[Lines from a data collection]

========================================

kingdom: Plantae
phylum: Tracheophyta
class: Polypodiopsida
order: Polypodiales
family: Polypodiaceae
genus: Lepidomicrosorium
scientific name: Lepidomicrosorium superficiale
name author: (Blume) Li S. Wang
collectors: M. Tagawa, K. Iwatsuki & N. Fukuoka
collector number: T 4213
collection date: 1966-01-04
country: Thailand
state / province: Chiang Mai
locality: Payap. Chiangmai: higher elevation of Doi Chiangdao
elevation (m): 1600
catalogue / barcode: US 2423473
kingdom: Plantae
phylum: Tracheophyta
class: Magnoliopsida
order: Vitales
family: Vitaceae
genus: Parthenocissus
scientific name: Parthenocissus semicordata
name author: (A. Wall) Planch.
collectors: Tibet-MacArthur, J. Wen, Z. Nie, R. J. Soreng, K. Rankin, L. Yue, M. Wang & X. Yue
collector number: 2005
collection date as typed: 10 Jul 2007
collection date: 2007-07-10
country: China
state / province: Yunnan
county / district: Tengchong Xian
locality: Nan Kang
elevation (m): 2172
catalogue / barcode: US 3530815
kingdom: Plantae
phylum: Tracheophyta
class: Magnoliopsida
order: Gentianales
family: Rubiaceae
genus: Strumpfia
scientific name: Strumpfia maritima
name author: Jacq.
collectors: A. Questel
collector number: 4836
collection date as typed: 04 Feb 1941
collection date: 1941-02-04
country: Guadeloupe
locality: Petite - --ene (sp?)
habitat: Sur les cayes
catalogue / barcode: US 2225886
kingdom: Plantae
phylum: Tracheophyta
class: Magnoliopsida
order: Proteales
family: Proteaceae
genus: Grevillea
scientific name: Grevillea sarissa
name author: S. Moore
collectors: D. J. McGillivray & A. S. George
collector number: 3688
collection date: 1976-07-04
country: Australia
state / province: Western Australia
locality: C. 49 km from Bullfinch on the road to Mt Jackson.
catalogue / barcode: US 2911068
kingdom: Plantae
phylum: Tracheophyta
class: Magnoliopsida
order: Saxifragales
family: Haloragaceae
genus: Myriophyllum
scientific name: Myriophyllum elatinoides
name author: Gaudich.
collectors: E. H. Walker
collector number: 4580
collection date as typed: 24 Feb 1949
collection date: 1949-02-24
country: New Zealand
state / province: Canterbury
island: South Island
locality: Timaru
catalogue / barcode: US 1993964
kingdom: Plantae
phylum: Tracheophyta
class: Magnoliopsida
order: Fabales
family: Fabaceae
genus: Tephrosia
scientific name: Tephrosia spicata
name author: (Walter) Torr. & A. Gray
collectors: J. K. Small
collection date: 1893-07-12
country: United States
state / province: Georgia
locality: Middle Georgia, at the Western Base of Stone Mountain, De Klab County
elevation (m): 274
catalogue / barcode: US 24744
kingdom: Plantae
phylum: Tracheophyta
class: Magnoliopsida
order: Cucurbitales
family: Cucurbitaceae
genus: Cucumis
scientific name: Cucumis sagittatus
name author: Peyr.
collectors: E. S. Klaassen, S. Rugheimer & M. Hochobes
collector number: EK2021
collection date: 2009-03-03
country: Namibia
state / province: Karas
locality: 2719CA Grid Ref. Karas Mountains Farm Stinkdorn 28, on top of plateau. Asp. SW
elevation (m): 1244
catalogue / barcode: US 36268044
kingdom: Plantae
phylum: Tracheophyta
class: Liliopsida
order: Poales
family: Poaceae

========================================

- WHAT IS ASKED -
Convert all of the lines above into a JSON list of strings, one string per line, leaving out any blank lines.

- CORRECT OUTPUT -
[
  "kingdom: Plantae",
  "phylum: Tracheophyta",
  "class: Polypodiopsida",
  "order: Polypodiales",
  "family: Polypodiaceae",
  "genus: Lepidomicrosorium",
  "scientific name: Lepidomicrosorium superficiale",
  "name author: (Blume) Li S. Wang",
  "collectors: M. Tagawa, K. Iwatsuki & N. Fukuoka",
  "collector number: T 4213",
  "collection date: 1966-01-04",
  "country: Thailand",
  "state / province: Chiang Mai",
  "locality: Payap. Chiangmai: higher elevation of Doi Chiangdao",
  "elevation (m): 1600",
  "catalogue / barcode: US 2423473",
  "kingdom: Plantae",
  "phylum: Tracheophyta",
  "class: Magnoliopsida",
  "order: Vitales",
  "family: Vitaceae",
  "genus: Parthenocissus",
  "scientific name: Parthenocissus semicordata",
  "name author: (A. Wall) Planch.",
  "collectors: Tibet-MacArthur, J. Wen, Z. Nie, R. J. Soreng, K. Rankin, L. Yue, M. Wang & X. Yue",
  "collector number: 2005",
  "collection date as typed: 10 Jul 2007",
  "collection date: 2007-07-10",
  "country: China",
  "state / province: Yunnan",
  "county / district: Tengchong Xian",
  "locality: Nan Kang",
  "elevation (m): 2172",
  "catalogue / barcode: US 3530815",
  "kingdom: Plantae",
  "phylum: Tracheophyta",
  "class: Magnoliopsida",
  "order: Gentianales",
  "family: Rubiaceae",
  "genus: Strumpfia",
  "scientific name: Strumpfia maritima",
  "name author: Jacq.",
  "collectors: A. Questel",
  "collector number: 4836",
  "collection date as typed: 04 Feb 1941",
  "collection date: 1941-02-04",
  "country: Guadeloupe",
  "locality: Petite - --ene (sp?)",
  "habitat: Sur les cayes",
  "catalogue / barcode: US 2225886",
  "kingdom: Plantae",
  "phylum: Tracheophyta",
  "class: Magnoliopsida",
  "order: Proteales",
  "family: Proteaceae",
  "genus: Grevillea",
  "scientific name: Grevillea sarissa",
  "name author: S. Moore",
  "collectors: D. J. McGillivray & A. S. George",
  "collector number: 3688",
  "collection date: 1976-07-04",
  "country: Australia",
  "state / province: Western Australia",
  "locality: C. 49 km from Bullfinch on the road to Mt Jackson.",
  "catalogue / barcode: US 2911068",
  "kingdom: Plantae",
  "phylum: Tracheophyta",
  "class: Magnoliopsida",
  "order: Saxifragales",
  "family: Haloragaceae",
  "genus: Myriophyllum",
  "scientific name: Myriophyllum elatinoides",
  "name author: Gaudich.",
  "collectors: E. H. Walker",
  "collector number: 4580",
  "collection date as typed: 24 Feb 1949",
  "collection date: 1949-02-24",
  "country: New Zealand",
  "state / province: Canterbury",
  "island: South Island",
  "locality: Timaru",
  "catalogue / barcode: US 1993964",
  "kingdom: Plantae",
  "phylum: Tracheophyta",
  "class: Magnoliopsida",
  "order: Fabales",
  "family: Fabaceae",
  "genus: Tephrosia",
  "scientific name: Tephrosia spicata",
  "name author: (Walter) Torr. & A. Gray",
  "collectors: J. K. Small",
  "collection date: 1893-07-12",
  "country: United States",
  "state / province: Georgia",
  "locality: Middle Georgia, at the Western Base of Stone Mountain, De Klab County",
  "elevation (m): 274",
  "catalogue / barcode: US 24744",
  "kingdom: Plantae",
  "phylum: Tracheophyta",
  "class: Magnoliopsida",
  "order: Cucurbitales",
  "family: Cucurbitaceae",
  "genus: Cucumis",
  "scientific name: Cucumis sagittatus",
  "name author: Peyr.",
  "collectors: E. S. Klaassen, S. Rugheimer & M. Hochobes",
  "collector number: EK2021",
  "collection date: 2009-03-03",
  "country: Namibia",
  "state / province: Karas",
  "locality: 2719CA Grid Ref. Karas Mountains Farm Stinkdorn 28, on top of plateau. Asp. SW",
  "elevation (m): 1244",
  "catalogue / barcode: US 36268044",
  "kingdom: Plantae",
  "phylum: Tracheophyta",
  "class: Liliopsida",
  "order: Poales",
  "family: Poaceae"
]